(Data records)
^^^^^^^^
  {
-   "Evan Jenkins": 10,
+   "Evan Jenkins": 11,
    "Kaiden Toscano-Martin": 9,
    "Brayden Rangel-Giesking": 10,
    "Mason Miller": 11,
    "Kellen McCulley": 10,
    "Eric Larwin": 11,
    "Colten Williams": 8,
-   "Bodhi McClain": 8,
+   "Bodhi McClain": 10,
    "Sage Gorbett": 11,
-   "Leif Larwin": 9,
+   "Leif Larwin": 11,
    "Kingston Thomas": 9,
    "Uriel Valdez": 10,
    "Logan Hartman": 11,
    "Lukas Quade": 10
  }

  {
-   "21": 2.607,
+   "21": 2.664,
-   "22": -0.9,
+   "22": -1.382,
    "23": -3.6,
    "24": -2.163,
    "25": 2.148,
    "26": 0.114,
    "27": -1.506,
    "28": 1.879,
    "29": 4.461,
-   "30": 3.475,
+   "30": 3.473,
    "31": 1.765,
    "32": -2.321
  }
^^^^^^^^
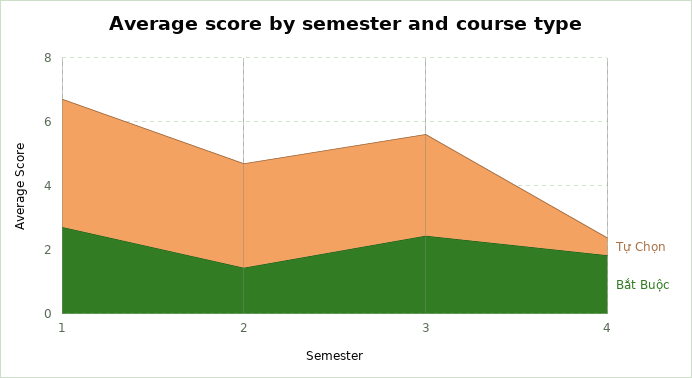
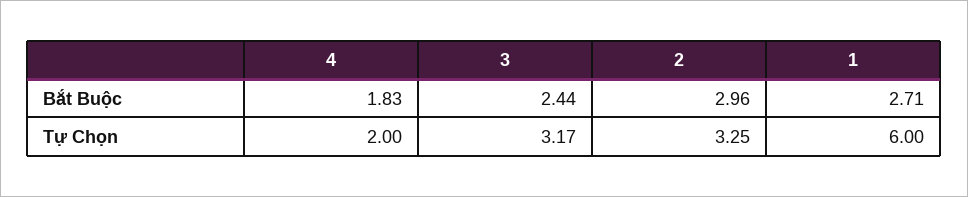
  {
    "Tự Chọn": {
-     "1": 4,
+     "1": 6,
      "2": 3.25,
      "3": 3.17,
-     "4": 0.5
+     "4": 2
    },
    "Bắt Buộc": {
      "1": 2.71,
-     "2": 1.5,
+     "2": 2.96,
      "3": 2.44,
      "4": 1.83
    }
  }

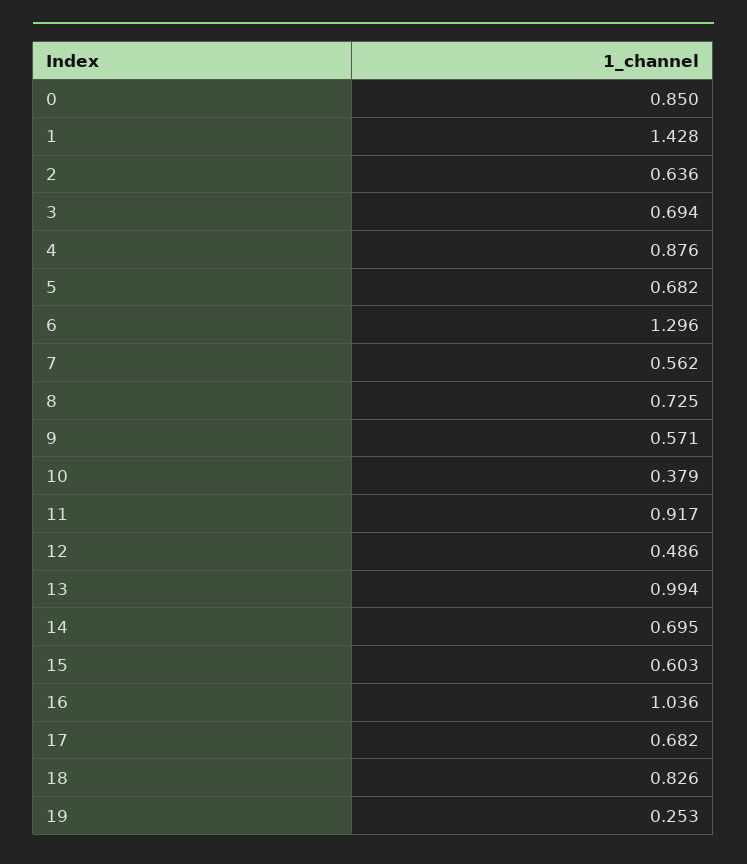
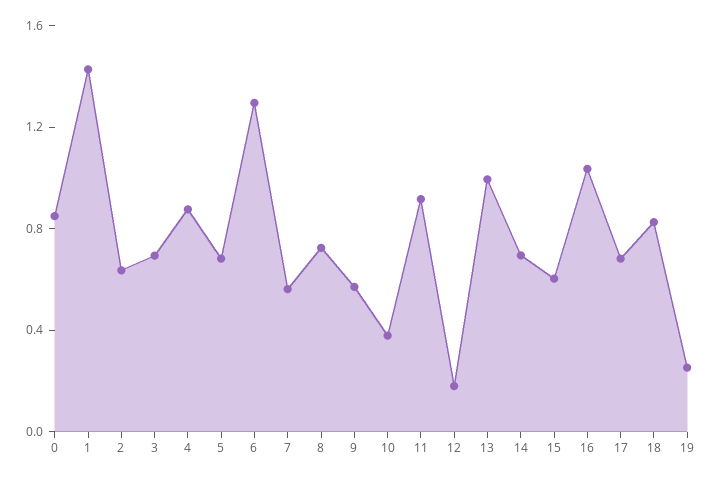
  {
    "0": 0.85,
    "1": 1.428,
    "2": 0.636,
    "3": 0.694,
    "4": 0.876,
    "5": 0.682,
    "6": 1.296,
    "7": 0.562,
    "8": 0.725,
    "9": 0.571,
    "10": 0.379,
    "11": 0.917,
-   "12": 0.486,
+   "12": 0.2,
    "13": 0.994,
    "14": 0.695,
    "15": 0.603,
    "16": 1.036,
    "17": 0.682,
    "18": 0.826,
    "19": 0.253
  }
^^^^^^^^
§ **EXERCISE BRIEF**:
Which lines of the data above contain "Larwin"? Copy each one.

§ **REPLY**:
    "Eric Larwin": 11,
-   "Leif Larwin": 9,
+   "Leif Larwin": 11,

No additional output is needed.